High-dose Gilead/Nimbus NASH drug hits liver fat

In new phase 2 data published today, Gilead says a higher dose of its NASH drug saw statistically significant reductions in liver fat, although a lower dose missed the mark.

The midstage test looked at 126 patients who were either given Gilead’s drug GS-0976 at a 20mg dose, a 5mg dose, or a placebo every day for 12 weeks.

All patients in the study were diagnosed with NASH and liver fibrosis, stages F1 through F3 based on biopsy.

The good news for the Big Biotech: Patients on the high dose showed significant decreases in liver fat content compared to a dummy treatment after three months, while there was also a “significant decrease in TIMP-1,” a biomarker used for liver fibrosis. The lower 5mg dose, however, did not beat out placebo.

In other measures, including liver stiffness by FibroScan, liver stiffness by MRE, serum ALT and PIII-NP, a serum marker of fibrogenesis, Gilead found that “no statistically significant differences were observed between the treatment and placebo arms of the study.”

NASH is a form of chronic liver disease caused by a buildup of fat in the liver and is thought to affect around 15 million Americans. If left untreated, it can cause scarring, or fibrosis, in the liver, which can eventually lead to liver failure or cancer.

Some experts predict it could replace alcoholism and viral hepatitis as the leading cause of liver transplants by the next decade, generating a market for NASH-targeted medicines that could reach a whopping $35 billion at its peak. A number of other companies alongside Gilead—including Bristol-Myers Squibb, Allergan, Shire, Genfit and Intercept—are all looking to get into this lucrative market.

RELATED: Bristol-Myers NASH drug hits primary endpoint in phase 2

GS-0976 is an allosteric acetyl-CoA carboxylase inhibitor, an emerging class of drug candidates for NASH and other liver diseases.

It's one of three liver fibrosis programs at Gilead alongside FXR agonist GS-9674—originally developed by Phenex and also in phase 2 testing—as well as ASK1 inhibitor selonsertib that is in two phase 3 trials involving NASH patients with fibrosis (STELLAR 3) and cirrhosis (STELLAR 4). Gilead pulled the plug on another NASH hopeful LOXL2 inhibitor simtuzumab last year.

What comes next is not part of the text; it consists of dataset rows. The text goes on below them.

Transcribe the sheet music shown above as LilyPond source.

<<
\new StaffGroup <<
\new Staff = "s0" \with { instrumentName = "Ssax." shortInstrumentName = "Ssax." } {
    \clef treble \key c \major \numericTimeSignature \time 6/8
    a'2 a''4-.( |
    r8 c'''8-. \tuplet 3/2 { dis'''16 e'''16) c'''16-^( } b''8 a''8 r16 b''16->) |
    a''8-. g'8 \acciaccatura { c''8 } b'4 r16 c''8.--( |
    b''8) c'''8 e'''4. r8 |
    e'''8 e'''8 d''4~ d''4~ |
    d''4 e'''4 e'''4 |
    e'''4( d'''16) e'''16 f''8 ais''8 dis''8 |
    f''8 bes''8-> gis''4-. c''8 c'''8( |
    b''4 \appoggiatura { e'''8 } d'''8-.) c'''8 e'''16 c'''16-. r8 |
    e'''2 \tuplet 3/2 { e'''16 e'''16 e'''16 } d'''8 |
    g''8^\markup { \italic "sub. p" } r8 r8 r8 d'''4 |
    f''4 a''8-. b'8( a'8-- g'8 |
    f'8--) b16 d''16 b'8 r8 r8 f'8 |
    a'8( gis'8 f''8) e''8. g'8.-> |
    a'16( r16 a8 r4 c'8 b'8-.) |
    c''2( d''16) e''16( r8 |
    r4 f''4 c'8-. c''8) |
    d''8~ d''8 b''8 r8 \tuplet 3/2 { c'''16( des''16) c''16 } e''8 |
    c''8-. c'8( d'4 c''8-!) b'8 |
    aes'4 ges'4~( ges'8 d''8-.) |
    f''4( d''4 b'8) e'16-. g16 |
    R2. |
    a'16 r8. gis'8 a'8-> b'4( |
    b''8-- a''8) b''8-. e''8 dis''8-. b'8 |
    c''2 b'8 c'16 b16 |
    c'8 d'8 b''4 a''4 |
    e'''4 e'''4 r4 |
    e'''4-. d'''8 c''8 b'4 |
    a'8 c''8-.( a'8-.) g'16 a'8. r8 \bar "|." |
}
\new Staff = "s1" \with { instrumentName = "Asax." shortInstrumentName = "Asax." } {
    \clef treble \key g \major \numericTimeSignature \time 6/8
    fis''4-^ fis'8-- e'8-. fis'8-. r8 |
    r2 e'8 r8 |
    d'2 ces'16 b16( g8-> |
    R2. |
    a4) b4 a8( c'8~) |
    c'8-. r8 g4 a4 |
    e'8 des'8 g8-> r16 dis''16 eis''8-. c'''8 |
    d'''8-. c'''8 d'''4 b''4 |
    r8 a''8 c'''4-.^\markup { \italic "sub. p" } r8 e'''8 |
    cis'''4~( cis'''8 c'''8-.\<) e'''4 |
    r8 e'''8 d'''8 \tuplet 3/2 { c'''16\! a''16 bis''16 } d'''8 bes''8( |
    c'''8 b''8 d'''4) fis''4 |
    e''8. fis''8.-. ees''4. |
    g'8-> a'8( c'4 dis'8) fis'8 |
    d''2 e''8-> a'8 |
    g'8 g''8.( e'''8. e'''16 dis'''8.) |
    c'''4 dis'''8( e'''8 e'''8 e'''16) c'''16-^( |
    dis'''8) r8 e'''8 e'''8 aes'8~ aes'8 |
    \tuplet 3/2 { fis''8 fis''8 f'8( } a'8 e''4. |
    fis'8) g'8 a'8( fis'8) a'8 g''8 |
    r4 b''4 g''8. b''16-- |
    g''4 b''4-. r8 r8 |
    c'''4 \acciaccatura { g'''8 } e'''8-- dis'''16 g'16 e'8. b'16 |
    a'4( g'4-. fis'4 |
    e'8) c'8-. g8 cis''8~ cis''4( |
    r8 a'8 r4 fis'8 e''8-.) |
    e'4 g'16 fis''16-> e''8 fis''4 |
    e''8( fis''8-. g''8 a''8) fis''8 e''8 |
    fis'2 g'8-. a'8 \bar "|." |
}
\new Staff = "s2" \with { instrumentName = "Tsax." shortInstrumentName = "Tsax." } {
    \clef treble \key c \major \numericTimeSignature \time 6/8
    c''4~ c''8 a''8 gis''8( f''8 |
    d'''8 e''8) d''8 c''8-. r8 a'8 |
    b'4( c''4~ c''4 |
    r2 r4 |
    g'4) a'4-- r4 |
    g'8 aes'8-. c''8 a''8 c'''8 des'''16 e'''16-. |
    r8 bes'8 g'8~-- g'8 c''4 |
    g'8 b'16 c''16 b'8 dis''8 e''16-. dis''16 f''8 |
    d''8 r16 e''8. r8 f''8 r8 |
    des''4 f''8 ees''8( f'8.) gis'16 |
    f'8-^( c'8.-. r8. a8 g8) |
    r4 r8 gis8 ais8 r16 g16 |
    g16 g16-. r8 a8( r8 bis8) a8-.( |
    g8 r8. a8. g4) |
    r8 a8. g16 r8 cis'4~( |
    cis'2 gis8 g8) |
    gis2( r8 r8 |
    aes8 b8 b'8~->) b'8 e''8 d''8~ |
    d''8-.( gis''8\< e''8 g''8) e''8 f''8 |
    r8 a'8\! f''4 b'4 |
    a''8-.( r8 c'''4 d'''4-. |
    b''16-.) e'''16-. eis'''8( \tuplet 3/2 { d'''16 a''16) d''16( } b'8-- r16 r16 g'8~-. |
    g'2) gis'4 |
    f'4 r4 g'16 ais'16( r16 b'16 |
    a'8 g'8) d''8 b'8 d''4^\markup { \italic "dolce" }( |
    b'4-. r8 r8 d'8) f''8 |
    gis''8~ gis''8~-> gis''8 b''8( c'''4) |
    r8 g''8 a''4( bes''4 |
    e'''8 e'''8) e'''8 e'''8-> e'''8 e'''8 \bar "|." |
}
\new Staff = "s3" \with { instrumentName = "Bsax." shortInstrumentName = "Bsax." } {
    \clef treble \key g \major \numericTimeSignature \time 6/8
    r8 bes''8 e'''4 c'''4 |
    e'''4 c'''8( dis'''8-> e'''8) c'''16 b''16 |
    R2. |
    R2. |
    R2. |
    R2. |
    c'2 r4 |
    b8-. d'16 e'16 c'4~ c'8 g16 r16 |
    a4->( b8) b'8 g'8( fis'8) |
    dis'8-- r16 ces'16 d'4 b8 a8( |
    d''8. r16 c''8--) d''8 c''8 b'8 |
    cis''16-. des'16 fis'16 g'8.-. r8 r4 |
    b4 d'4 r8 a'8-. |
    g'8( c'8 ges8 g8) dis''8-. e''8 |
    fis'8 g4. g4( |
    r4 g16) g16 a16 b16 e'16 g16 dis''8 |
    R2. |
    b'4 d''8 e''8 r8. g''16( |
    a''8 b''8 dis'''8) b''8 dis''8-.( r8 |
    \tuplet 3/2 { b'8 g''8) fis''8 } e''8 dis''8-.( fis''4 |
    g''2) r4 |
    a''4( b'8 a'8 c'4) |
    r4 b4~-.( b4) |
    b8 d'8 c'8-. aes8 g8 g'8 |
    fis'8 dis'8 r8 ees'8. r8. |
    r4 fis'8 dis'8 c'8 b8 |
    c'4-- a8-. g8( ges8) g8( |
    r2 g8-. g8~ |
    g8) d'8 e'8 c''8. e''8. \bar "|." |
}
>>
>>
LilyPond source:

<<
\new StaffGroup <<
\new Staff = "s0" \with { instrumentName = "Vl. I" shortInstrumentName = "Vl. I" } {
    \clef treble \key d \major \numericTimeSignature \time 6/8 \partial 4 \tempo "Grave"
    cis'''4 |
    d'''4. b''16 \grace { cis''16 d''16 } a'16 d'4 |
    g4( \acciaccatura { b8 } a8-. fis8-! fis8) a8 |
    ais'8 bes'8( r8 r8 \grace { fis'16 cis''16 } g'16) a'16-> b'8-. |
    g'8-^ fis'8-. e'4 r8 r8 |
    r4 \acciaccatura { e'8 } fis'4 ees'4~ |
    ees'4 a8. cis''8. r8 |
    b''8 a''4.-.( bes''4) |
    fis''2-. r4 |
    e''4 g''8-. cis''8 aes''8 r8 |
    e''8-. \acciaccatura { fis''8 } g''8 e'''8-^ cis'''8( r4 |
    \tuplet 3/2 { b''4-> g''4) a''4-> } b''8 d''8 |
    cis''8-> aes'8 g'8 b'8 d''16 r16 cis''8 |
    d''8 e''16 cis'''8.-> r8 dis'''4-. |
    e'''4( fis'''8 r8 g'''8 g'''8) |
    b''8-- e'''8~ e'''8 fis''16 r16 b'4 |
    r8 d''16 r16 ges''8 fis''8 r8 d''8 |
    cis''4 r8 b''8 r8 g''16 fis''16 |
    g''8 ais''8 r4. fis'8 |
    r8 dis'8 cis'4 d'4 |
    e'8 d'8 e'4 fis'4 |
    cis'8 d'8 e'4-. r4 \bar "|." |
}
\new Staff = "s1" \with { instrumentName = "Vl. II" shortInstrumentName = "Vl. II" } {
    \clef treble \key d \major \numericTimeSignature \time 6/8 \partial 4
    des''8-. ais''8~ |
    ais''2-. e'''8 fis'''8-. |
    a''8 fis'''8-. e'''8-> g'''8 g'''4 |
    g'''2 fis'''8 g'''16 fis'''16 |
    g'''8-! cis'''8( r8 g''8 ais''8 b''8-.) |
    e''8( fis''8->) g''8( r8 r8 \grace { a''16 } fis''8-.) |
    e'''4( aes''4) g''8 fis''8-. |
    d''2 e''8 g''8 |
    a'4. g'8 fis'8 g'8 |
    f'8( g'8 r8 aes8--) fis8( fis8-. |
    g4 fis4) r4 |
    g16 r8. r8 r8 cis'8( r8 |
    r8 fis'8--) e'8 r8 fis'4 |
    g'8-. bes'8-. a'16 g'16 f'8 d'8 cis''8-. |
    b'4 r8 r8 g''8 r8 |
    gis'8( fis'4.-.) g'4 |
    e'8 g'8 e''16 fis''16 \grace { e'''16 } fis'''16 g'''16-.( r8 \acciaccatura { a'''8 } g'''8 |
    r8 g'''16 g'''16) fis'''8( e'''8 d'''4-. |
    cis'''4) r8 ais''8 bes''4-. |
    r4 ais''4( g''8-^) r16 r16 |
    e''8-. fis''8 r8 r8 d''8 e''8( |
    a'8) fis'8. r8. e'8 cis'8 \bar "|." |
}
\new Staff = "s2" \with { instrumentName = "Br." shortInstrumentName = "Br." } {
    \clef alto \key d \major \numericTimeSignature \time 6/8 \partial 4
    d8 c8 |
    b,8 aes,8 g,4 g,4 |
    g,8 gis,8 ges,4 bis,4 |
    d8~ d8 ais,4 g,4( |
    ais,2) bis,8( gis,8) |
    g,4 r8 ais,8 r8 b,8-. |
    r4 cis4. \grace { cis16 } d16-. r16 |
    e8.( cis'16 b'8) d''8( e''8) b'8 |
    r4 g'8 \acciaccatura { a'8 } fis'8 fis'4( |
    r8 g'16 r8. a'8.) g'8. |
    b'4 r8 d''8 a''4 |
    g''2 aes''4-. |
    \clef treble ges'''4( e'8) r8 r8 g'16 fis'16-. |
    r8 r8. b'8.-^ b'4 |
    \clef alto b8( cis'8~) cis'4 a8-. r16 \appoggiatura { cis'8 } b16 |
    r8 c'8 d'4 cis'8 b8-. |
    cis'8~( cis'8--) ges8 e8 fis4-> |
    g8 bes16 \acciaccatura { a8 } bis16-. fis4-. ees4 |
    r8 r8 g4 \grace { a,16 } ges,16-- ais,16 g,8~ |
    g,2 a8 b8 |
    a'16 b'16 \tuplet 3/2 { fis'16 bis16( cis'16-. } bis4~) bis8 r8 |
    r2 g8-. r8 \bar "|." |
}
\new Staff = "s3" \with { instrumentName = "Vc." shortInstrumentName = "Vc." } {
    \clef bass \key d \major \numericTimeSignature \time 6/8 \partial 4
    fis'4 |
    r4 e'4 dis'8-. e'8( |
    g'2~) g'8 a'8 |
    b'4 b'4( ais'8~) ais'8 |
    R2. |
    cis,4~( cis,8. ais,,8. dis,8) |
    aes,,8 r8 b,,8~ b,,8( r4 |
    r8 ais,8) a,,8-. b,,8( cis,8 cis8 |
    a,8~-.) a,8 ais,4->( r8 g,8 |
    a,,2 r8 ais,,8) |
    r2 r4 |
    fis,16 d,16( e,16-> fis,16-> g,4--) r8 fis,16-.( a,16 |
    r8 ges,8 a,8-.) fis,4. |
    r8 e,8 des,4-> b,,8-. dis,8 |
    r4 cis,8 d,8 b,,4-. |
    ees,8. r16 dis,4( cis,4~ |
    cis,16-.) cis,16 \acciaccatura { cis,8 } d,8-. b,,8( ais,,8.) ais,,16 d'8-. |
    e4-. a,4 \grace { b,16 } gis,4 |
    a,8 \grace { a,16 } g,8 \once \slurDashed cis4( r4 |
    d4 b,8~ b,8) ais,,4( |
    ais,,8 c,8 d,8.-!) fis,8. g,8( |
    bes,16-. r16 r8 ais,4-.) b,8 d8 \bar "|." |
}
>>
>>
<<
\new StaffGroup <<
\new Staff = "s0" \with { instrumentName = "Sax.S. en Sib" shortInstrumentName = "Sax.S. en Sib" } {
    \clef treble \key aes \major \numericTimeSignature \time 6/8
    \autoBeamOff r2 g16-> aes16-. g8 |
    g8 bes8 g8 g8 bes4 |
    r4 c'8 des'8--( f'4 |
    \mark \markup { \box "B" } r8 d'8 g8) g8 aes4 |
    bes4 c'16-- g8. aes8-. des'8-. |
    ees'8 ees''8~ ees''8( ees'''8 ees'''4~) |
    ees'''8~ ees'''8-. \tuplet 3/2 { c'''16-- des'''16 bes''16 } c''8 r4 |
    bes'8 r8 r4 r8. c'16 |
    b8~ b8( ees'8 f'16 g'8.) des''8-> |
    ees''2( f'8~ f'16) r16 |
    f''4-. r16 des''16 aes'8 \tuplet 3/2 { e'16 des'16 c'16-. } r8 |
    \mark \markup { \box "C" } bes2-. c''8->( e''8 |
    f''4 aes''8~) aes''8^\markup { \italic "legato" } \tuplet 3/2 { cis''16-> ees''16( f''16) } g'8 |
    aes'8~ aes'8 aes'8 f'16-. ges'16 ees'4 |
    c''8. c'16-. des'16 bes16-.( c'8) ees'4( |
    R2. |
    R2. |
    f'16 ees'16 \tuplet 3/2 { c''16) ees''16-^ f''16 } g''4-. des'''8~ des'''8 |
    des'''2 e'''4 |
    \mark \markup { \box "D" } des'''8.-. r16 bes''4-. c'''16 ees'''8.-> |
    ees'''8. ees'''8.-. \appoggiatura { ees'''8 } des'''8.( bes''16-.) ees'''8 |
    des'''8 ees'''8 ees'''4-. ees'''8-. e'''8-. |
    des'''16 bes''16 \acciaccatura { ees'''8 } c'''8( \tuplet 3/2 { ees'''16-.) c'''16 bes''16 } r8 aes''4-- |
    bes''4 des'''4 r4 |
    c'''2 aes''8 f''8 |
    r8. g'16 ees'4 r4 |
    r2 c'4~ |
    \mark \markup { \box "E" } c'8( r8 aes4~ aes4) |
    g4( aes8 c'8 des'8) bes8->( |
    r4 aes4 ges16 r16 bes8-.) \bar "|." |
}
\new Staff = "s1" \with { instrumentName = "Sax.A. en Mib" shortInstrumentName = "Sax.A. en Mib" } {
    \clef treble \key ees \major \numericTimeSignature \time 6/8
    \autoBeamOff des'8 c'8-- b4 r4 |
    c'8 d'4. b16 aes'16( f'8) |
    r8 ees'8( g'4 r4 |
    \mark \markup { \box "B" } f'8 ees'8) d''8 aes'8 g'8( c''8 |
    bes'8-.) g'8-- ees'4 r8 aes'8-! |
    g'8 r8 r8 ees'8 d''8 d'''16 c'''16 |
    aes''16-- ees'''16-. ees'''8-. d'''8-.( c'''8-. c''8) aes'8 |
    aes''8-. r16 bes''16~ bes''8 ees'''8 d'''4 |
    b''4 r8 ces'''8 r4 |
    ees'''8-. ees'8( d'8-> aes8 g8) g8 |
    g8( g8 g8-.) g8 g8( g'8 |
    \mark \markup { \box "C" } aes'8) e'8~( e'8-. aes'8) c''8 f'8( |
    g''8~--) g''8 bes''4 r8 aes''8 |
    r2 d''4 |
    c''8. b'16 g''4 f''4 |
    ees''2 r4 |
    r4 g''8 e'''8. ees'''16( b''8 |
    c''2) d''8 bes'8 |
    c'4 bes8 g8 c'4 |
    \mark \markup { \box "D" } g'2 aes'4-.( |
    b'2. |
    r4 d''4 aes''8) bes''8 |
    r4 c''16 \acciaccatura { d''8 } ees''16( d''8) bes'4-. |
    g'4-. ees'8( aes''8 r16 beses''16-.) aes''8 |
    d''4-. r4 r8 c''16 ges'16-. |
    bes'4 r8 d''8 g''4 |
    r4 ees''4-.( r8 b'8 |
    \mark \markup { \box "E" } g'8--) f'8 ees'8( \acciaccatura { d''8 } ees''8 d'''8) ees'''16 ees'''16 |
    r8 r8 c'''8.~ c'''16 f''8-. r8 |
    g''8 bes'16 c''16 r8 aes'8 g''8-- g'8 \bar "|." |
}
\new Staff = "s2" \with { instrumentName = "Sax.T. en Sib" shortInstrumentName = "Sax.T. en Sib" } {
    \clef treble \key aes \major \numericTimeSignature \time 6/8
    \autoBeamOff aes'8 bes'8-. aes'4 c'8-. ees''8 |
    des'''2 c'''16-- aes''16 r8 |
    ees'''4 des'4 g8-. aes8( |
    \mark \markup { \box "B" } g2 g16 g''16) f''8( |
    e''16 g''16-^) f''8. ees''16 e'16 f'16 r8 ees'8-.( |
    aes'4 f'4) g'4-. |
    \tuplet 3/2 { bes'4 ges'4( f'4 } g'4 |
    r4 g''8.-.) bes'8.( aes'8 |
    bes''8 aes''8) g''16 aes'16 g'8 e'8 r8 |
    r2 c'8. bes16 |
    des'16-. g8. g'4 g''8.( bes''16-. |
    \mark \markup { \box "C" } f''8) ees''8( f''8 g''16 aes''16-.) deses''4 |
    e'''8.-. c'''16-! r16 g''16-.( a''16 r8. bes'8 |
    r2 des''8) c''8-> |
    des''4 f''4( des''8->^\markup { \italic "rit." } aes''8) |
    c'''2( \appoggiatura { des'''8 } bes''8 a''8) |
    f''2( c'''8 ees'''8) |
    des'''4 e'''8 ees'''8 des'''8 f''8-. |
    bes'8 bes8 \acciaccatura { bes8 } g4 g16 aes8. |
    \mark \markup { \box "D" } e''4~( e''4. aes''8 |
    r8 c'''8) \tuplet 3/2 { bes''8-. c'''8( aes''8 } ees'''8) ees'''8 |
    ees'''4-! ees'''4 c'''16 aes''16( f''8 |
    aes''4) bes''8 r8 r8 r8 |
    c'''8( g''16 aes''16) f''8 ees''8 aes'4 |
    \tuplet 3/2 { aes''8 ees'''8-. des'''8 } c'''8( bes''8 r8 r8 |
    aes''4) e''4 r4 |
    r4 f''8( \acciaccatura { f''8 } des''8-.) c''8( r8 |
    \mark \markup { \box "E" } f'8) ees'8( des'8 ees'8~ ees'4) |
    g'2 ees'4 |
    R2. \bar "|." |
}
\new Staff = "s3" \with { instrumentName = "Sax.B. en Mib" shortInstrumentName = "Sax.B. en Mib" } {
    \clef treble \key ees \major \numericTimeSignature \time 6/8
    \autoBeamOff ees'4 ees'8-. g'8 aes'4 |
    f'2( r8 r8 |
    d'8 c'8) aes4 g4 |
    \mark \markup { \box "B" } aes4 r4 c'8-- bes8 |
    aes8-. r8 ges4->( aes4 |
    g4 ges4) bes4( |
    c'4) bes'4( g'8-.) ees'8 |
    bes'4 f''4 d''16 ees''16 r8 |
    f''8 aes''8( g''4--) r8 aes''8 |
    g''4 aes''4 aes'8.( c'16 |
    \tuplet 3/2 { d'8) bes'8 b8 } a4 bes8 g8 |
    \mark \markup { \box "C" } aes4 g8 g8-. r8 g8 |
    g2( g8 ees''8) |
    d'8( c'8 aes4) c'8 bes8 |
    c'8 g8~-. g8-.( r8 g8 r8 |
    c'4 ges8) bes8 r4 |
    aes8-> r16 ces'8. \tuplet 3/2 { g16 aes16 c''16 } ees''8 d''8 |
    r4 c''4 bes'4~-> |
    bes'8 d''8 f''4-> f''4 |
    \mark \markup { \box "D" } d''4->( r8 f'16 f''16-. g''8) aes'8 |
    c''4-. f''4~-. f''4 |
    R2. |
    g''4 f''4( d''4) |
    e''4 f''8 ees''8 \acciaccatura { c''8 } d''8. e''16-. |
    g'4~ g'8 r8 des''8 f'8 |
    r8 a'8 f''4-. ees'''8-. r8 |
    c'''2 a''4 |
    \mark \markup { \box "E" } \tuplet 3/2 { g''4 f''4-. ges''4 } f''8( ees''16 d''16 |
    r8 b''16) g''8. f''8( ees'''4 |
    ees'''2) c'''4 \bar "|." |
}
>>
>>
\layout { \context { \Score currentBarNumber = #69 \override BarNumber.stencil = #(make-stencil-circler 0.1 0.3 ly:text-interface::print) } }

In April, Gilead posted the first clinical data on GS-0976, which it acquired from Nimbus Therapeutics in a $1.2 billion deal penned last year. Nimbus has already pocketed around half that figure in upfront and milestone payments.

That data was the first indication that Gilead's investment is on course in the fiercely contested race to bring NASH drugs to market, although the results—presented at the International Liver Congress in Amsterdam—were very preliminary.

That trial was small and open label—involving just 10 patients—and revealed that GS-0976 was able to block the formation of new fat in the liver (de novo lipogenesis) by 29% over the 12-week study period. The drug also achieved a sizable 43% reduction in liver fat by the end of the trial, although the data on liver fibrosis (scarring) was marginal. Using a biomarker for fibrosis (liver stiffness), patients on GS-0976 showed a decline from 3.4 to 3.1 kPa at week 12, which was just barely statistically significant.

Fibrosis will likely prove to be a major factor in NASH when the medications do come to the market, alongside reducing liver fat (which will not always lead to scarring and inflammation), as liver fat can also be reduced in some patients in its early stages with diet and exercise.

But excess fat in the liver is seen by biotechs as a precipitating event that drives inflammation and cellular damage in the liver, which in turn drives fibrosis and can ultimately cause cirrhosis.

Questions abound, however, over the future of NASH treatments in general at this early stage, and analysts at Bernstein said about the condition earlier this year: “We see commercialization [of NASH drugs] as highly challenging. Diagnosis is currently tied to liver biopsy; there are no 'easy' measures of treatment effectiveness (like HbA1c, total cholesterol or blood pressure). Broad acceptance of less invasive disease markers is still years away.”

The firm added that “treatment benefit for most patients is questionable,” and that the “disease will remain asymptomatic in the vast majority of patients.” It sees the “success case” for the market as being around $7 billion in global sales by 2025.